In late April, the USDA reported that fall armyworm – a crop-eating pest first detected in southern China in January – had spread more rapidly than predicted, already affecting 8,500 hectares and threatening domestic production of corn, rice, wheat, soybeans and cotton, among other crops.

“Experts report that there is a high probability that the pest will spread across all of China’s grain producing area within the next 12 months,” the USDA wrote.

Those concerns echoed earlier warnings regarding the spread of African Swine Fever (ASF) in China, which built from whispers last summer to dire alarms sounded throughout recent months.

Rabobank estimated in April that ASF may cost China as much as 30 percent of its domestic pork production and that the US, EU and Brazil are best-positioned to respond to resulting import demand, though tariffs complicate the prospects of American producers.

While the unprecedented nature of China’s ASF epidemic makes it difficult to say with certainty, ADM chief executive Juan Ricardo Luciano told a conference in New York last week that early indications suggested government culling has already created a pork protein gap of up to 10 million tons – only about one million tons of which is likely to be met domestically.

“The protein gap that exists right now in China will come to benefit the Western world of [soybean] crushing,” Luciano said. “Within the next two months, you are going to start to see prices ratcheting up and you are going to start to see impact in the rest of the world from those imports from China. It’s going to happen in the second half of 2019 and certainly could impact into 2020.”

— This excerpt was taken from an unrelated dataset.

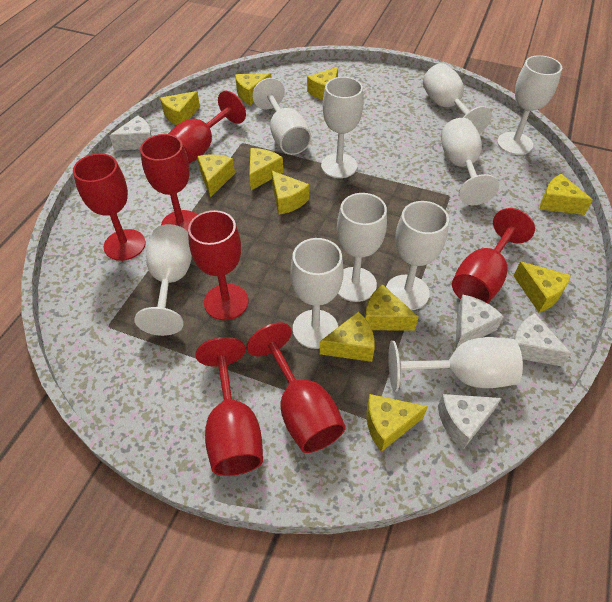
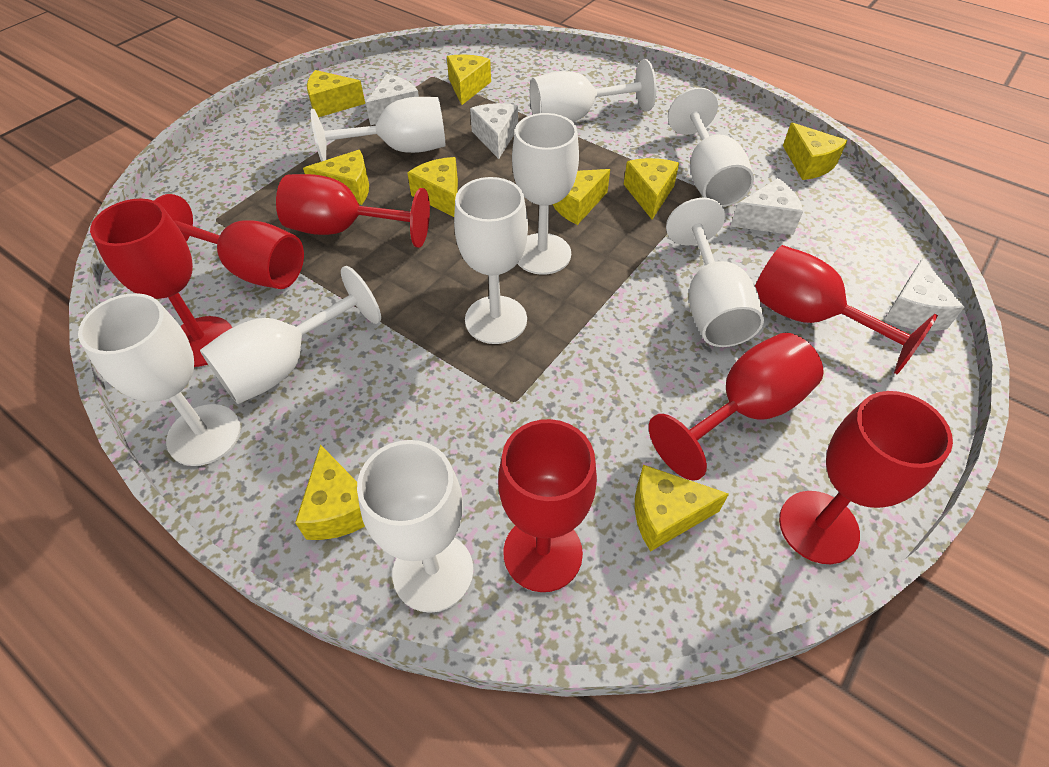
white goblet: [134,224,192,336] [252,78,311,155] [290,238,344,349] [321,77,364,178] [337,193,387,302] [386,201,449,310] [388,337,523,392] [423,63,492,134] [441,118,499,205] [497,55,562,155] = 10 -> [78,293,241,466] [200,266,381,404] [311,97,445,162] [357,440,474,613] [454,177,528,344] [512,113,579,275] [530,59,656,122] [666,198,764,347] [668,87,754,207] = 9
yellow cheese: [160,91,200,125] [197,154,235,198] [235,73,271,105] [249,148,283,190] [272,171,309,215] [307,67,338,100] [320,311,375,362] [365,284,419,331] [366,394,428,452] [514,261,571,313] [540,174,593,215] = 11 -> [295,445,365,540] [303,150,369,205] [307,70,365,117] [407,157,458,217] [447,55,491,105] [552,169,610,225] [624,158,679,220] [635,465,729,552] [783,123,848,180] = 9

Luciano highlighted that ASF is likely to also prove a watershed for China’s domestic ag industry, providing an opportunity to systematically reduce the role of small farmers. Over the long term, he added, those changes – combined with China’s desire to keep some of the pollution from protein production outside of its borders – dictate that Beijing’s reliance on protein imports is likely to grow.

Though his expectation is that China and the US will eventually agree to end the current tariff standoff, Luciano also warned he does not expect “complete peace” between the two countries, warning “latent tensions” are bound to linger.

He reminded the audience of the Chinese perspective that sees the past 200 years of Western domination as an aberration and of China’s stated goal to establish a position of greater influence by 2050.

Regardless, President Donald Trump has won concessions from Beijing, according to Luciano, who added Chinese policymakers recognize they will need to augment their behavior as China’s global influence rises.

“How much is China going to change its whole system?” Luciano asked. “Well, maybe not to the extent that Trump believes, but more than President Xi believes.”

Current US-China tensions are the result of structural pressures that have built over decades. Neither fall armyworm worm nor ASF will have any influence on those broader pressures nor on core conflicts over forced technology transfer, Taiwan or the profound insecurity China and the US inspire in each other.

A severe supply disruption caused by Mother Nature could, however, provide an opportunity to demonstrate the role global trade can play in avoiding catastrophe. The value of an international order facilitating trade – which some still think is worth avoiding “de-coupling” to preserve – would then be thrown into sharp relief.